Following the Fish: Wick exhibition will tell stories of the herring girls
An exhibition will open in Wick next month as part of a heritage project about fisher lassies such as those who helped the town earn its reputation as the herring capital of Europe.
Following the Fish is a joint project run by High Life Highland’s archive service in partnership with Suffolk Archives, the Norfolk Record Office and the Hebridean Archives, Tasglann nan Eilean.
The archive teams have been busy curating both in-person and online exhibitions in advance of two launch events, one of which is in Caithness. It takes place on Thursday, May 8, at Nucleus in Wick, starting at 6.30pm.
Funding for the project was awarded by the Lloyd’s Register Foundation, allowing the partners to research and tell the story of the herring girls who travelled around the coast.
These hardy women played an important role in the life of fishing towns in Scotland and England. In some cases they married and settled far from home.

The herring girls would travel from port to port from June to September, following fleets of boats to gut and pack fish into barrels for export.
The exhibitions will showcase records from all the archive centres as well as stories, photographs and memories captured through interviews with local people and family members of herring lassies. They include photographs and family stories about Agnes Murray and Jessie Macdonald.

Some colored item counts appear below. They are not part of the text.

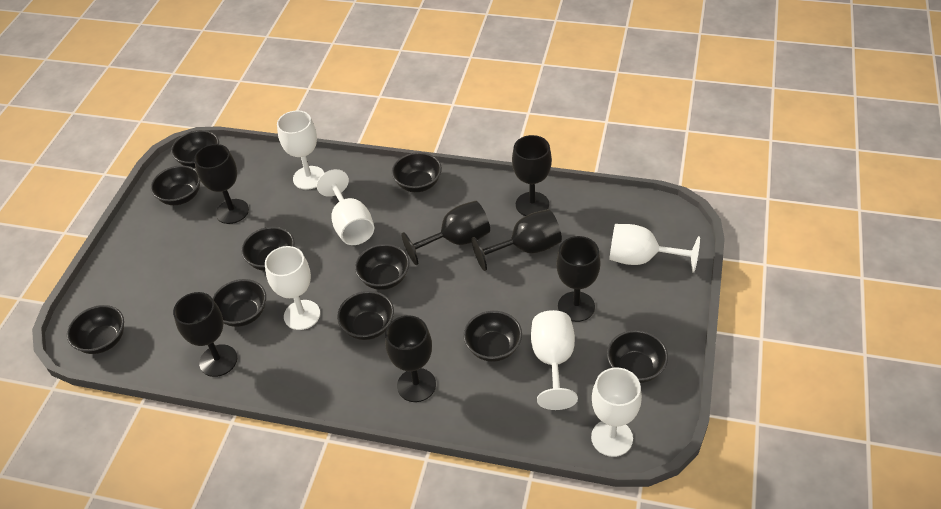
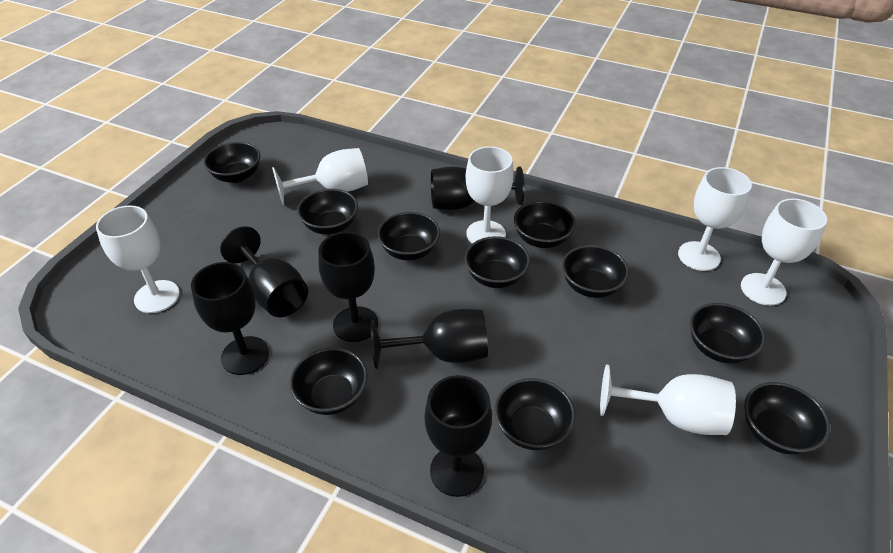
black goblet: [173,292,237,377] [194,144,249,224] [385,315,436,402] [401,201,490,265] [472,209,562,271] [512,135,552,216] [556,236,601,322] = 7 -> [191,262,269,375] [220,226,308,317] [318,232,378,342] [371,309,488,369] [424,375,492,497] [431,167,524,210] = 6

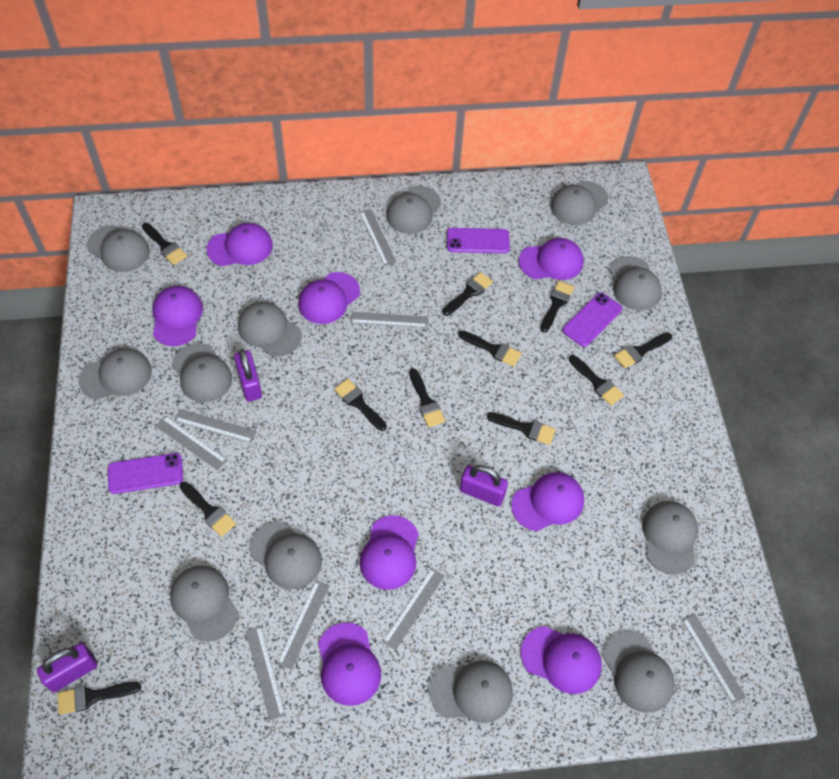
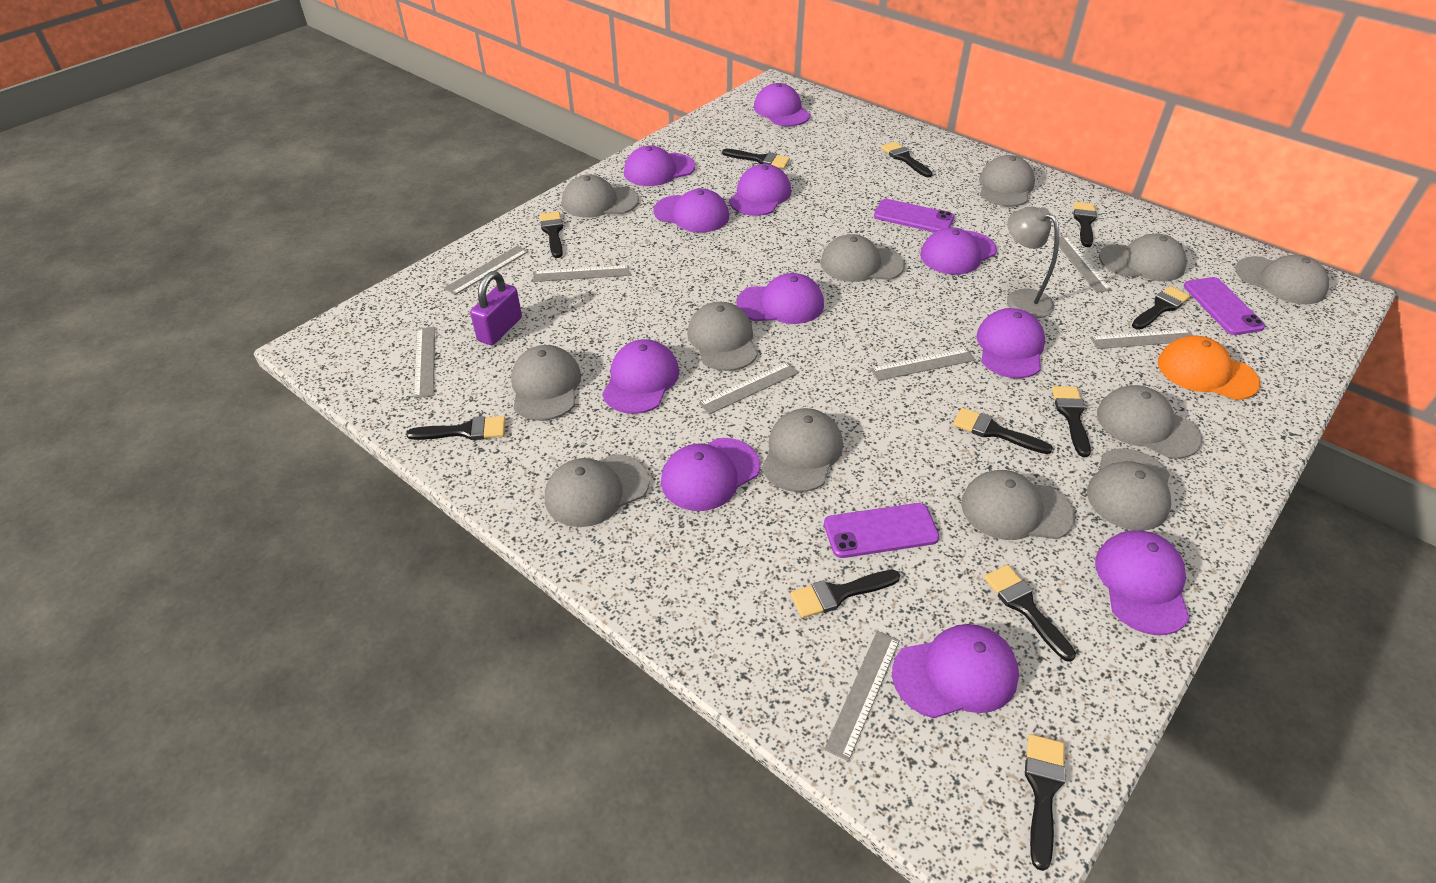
grey lamp: none = 0 -> [1007,207,1059,318] = 1
orange cap: none = 0 -> [1158,335,1260,400] = 1
purple cap: [153,286,203,346] [207,223,273,266] [298,272,360,324] [318,622,381,706] [360,515,419,590] [511,472,584,531] [519,238,584,280] [521,626,602,694] = 8 -> [602,339,679,414] [624,145,695,186] [653,188,729,233] [661,438,760,511] [729,164,791,216] [737,273,824,324] [754,83,810,126] [892,624,1019,718] [920,227,997,275] [976,308,1045,378] [1095,531,1190,635] = 11
purple padlock: [37,643,97,692] [234,349,262,402] [460,465,508,506] = 3 -> [470,271,522,345] = 1

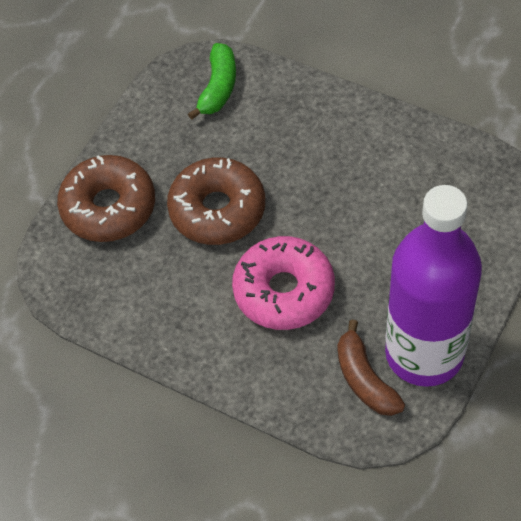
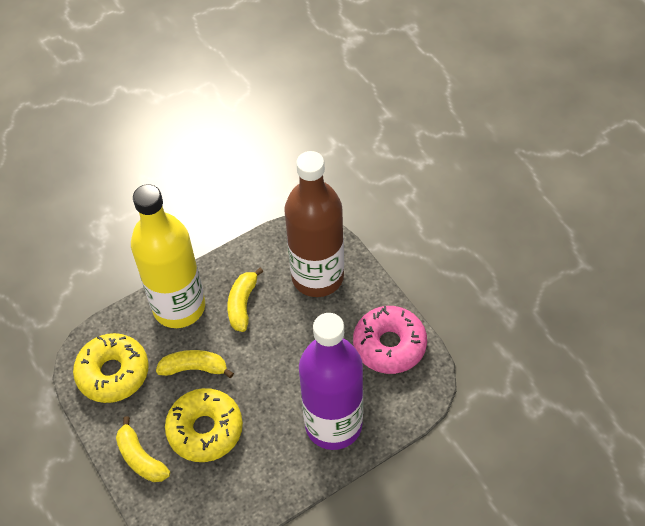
brown banana: [338,319,405,416] = 1 -> none = 0
brown bottle: none = 0 -> [284,151,344,297] = 1
brown donut: [57,155,155,242] [167,157,265,245] = 2 -> none = 0
green banana: [188,43,236,120] = 1 -> none = 0
yellow banana: none = 0 -> [116,416,170,482] [156,350,234,378] [227,267,264,332] = 3
yellow bottle: none = 0 -> [131,184,205,328] = 1
yellow donut: none = 0 -> [73,333,149,403] [165,388,243,462] = 2

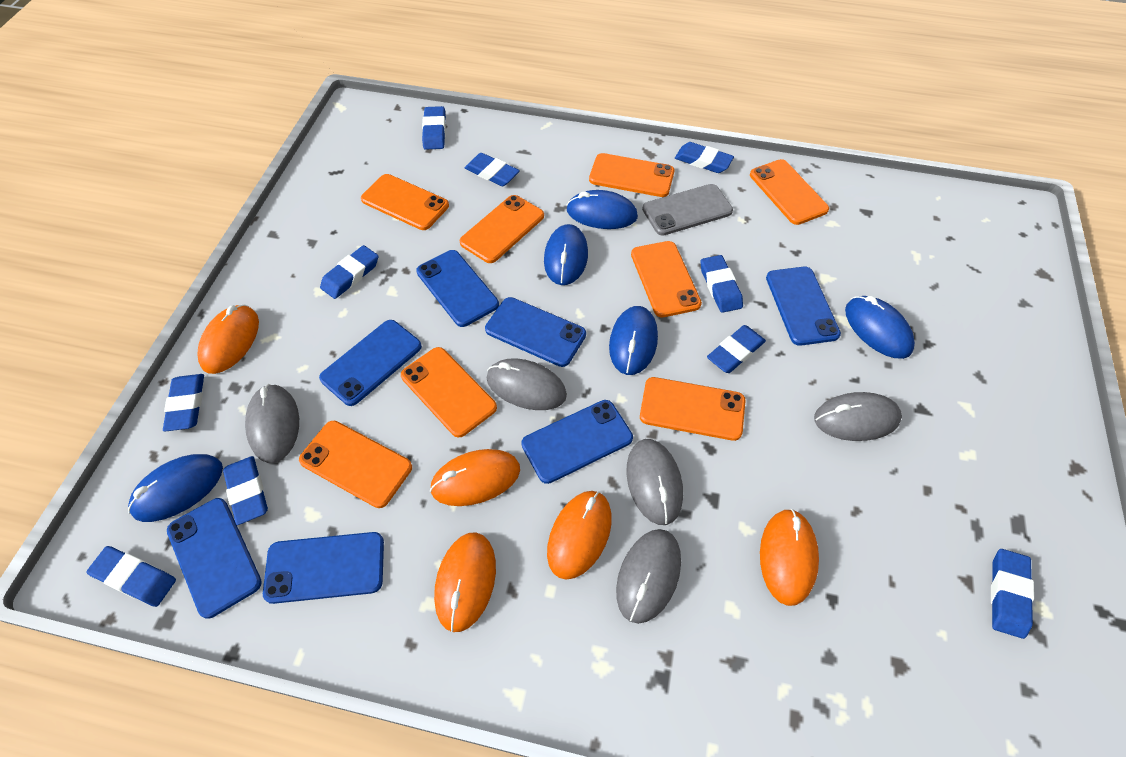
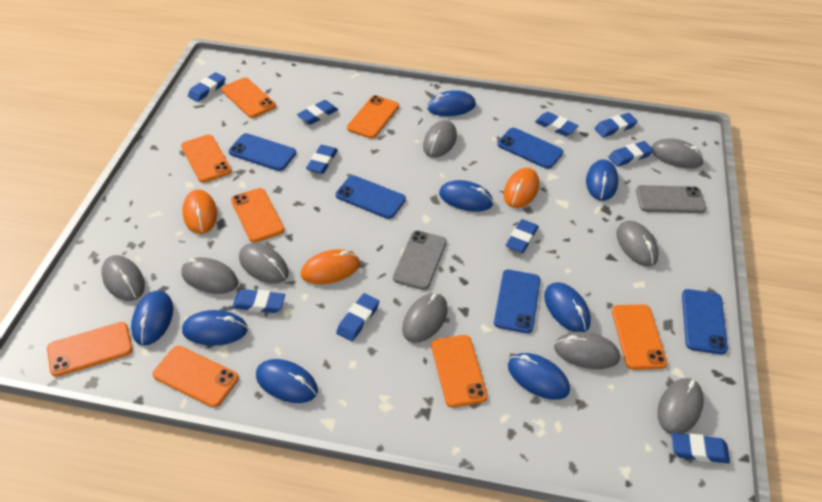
blue mouse: [128,454,223,522] [544,224,588,285] [566,190,638,229] [609,306,658,375] [845,296,915,359] = 5 -> [131,290,173,346] [182,310,248,346] [256,359,318,403] [427,90,476,116] [439,180,493,212] [508,353,570,400] [544,282,591,332] [586,159,619,201] = 8
blue phone: [167,498,262,619] [263,532,384,604] [319,320,422,406] [416,250,499,327] [485,297,586,367] [521,400,633,484] [766,267,841,346] = 7 -> [229,133,296,171] [336,175,406,219] [494,270,540,333] [497,128,563,169] [682,289,728,355] = 5
grey mouse: [245,384,299,463] [487,358,567,410] [616,529,681,624] [627,439,683,525] [814,392,902,441] = 5 -> [101,255,145,301] [181,258,238,294] [239,243,289,284] [402,293,448,343] [423,120,457,158] [554,332,620,369] [616,220,659,267] [651,138,704,169] [657,378,704,434] = 9
grey phone: [642,184,733,235] = 1 -> [393,230,447,290] [636,185,706,213] = 2
orange mouse: [197,304,259,374] [430,449,520,506] [434,532,496,632] [547,491,612,580] [760,509,819,606] = 5 -> [183,189,217,234] [301,249,360,284] [504,168,539,208] = 3

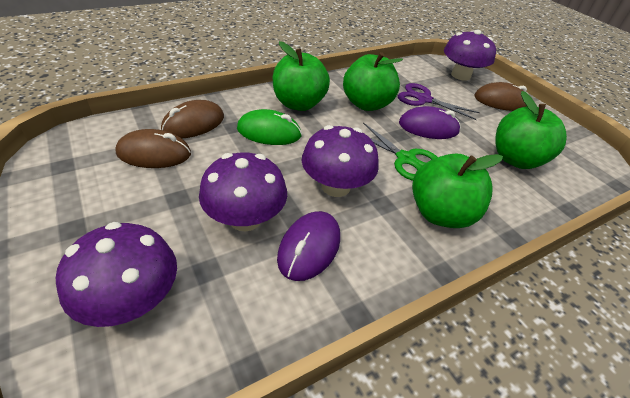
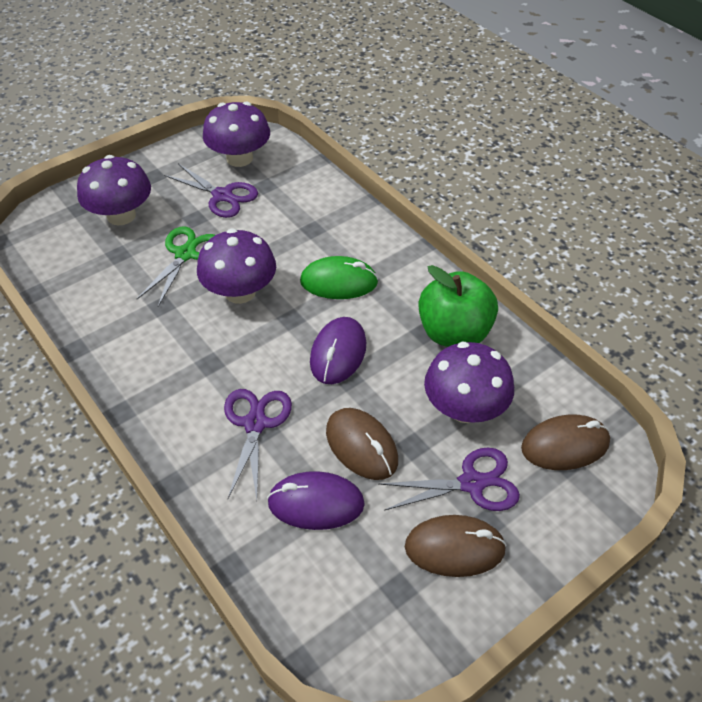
green apple: [273,41,330,111] [343,52,403,111] [412,153,503,228] [495,91,567,169] = 4 -> [418,265,498,347] = 1
purple scissors: [398,83,480,120] = 1 -> [164,163,258,218] [224,389,292,499] [379,447,520,511] = 3

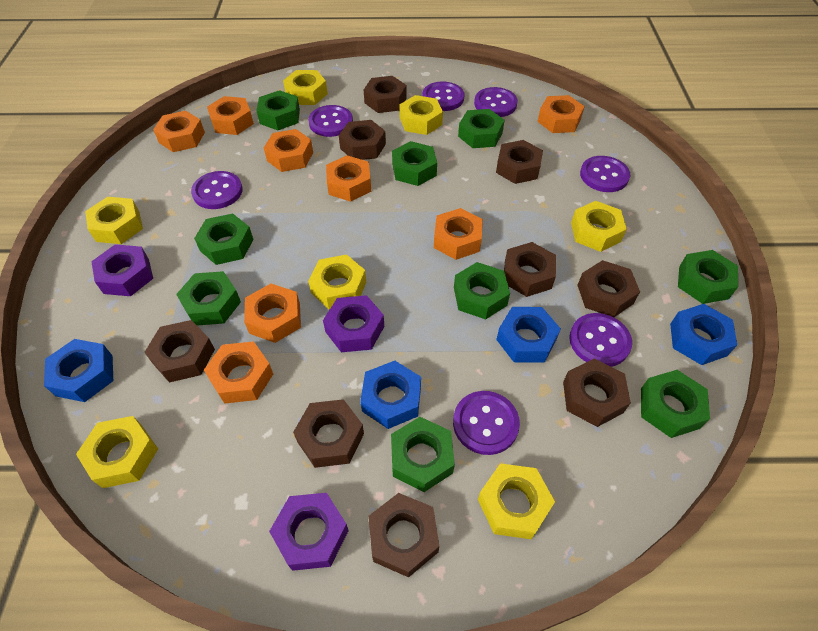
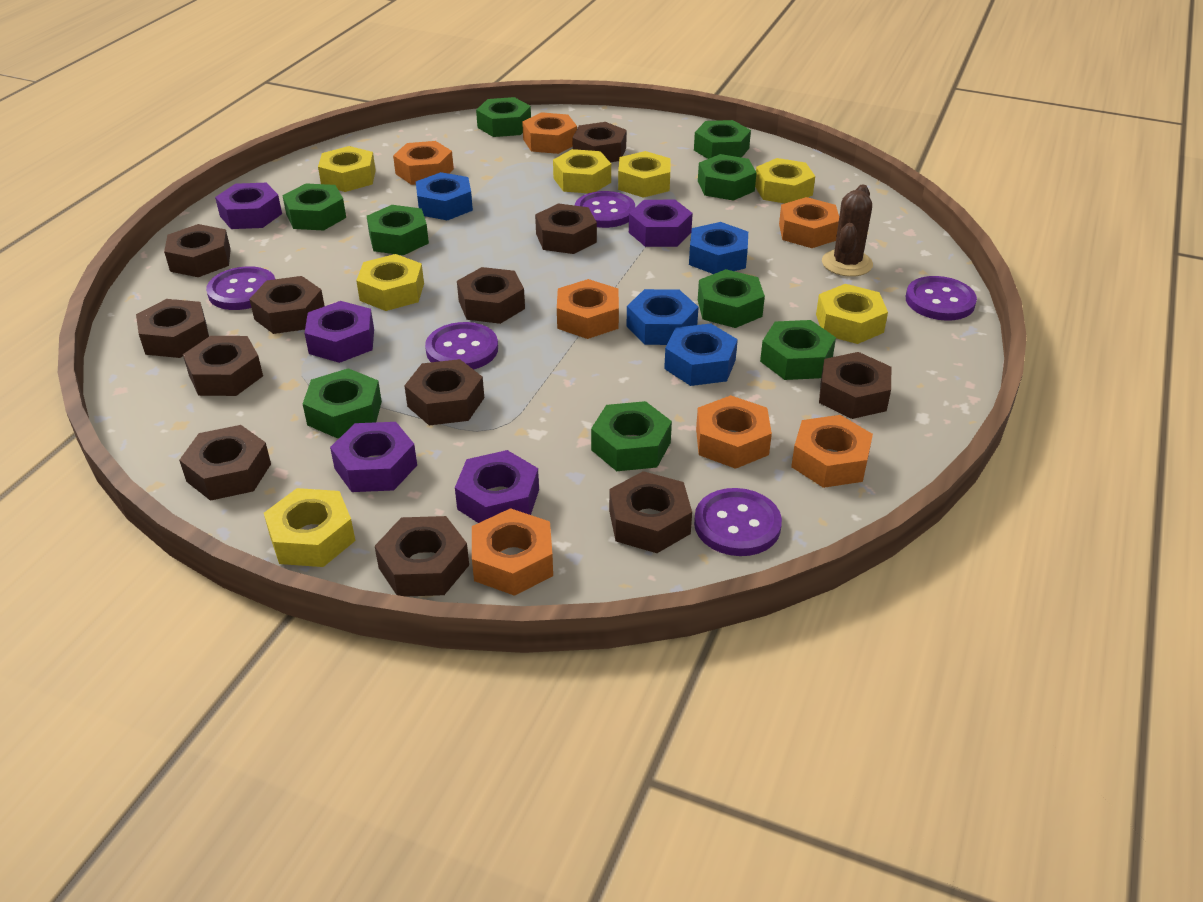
brown cactus: none = 0 -> [822,185,873,277] = 1
brown nut: [144,320,215,383] [293,399,364,468] [339,120,386,160] [364,76,406,113] [368,493,439,577] [496,140,543,184] [504,242,556,297] [563,359,631,427] [577,260,640,317] = 9 -> [136,299,209,358] [164,224,231,277] [179,425,271,501] [183,336,263,396] [249,276,324,334] [375,516,469,597] [404,359,484,425] [457,267,525,324] [535,203,597,254] [572,122,627,162] [609,471,692,553] [819,352,891,419] = 12
orange nut: [153,111,205,152] [204,341,273,404] [207,96,254,135] [244,284,301,343] [264,129,313,172] [326,155,371,202] [434,208,483,260] [537,95,585,133] = 8 -> [393,141,454,185] [472,508,553,596] [522,112,577,154] [557,279,619,339] [696,395,772,469] [779,197,839,248] [791,415,873,488] = 7
purple button: [191,171,243,209] [308,105,353,137] [422,81,464,111] [453,391,520,455] [474,87,518,117] [569,313,632,367] [580,156,630,192] = 7 -> [206,266,275,310] [425,322,498,370] [575,191,635,228] [694,488,782,556] [906,276,977,321] = 5
purple nut: [91,244,153,296] [269,493,349,571] [323,295,384,352] = 3 -> [215,183,282,229] [305,301,374,363] [330,422,417,492] [455,450,539,523] [629,200,693,247] = 5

Agnes Murray was born in 1911 and grew up in Ness, Lewis. She left school at 14 and began working as a herring gutter, following the fish around the coast throughout the season.
She married Harry Grant from Wick in 1936 and raised her family in Caithness.
Jessie McDonald was born in 1907. She and her family lived in Kinnaird Street, Wick.
Jessie worked as a packer for Stewart’s fishcurers in their yard at Nicolson Street in Wick and in Great Yarmouth too.
Wick became known as Europe’s herring capital due to the volume of fish landed there. It has been claimed that in 1867, in two days, some 3500 fisher lassies gutted a total of 50 million herring at Pulteneytown harbour.
Wick later had an annual herring queen pageant, with herring queens reigning from 1937 to 1953.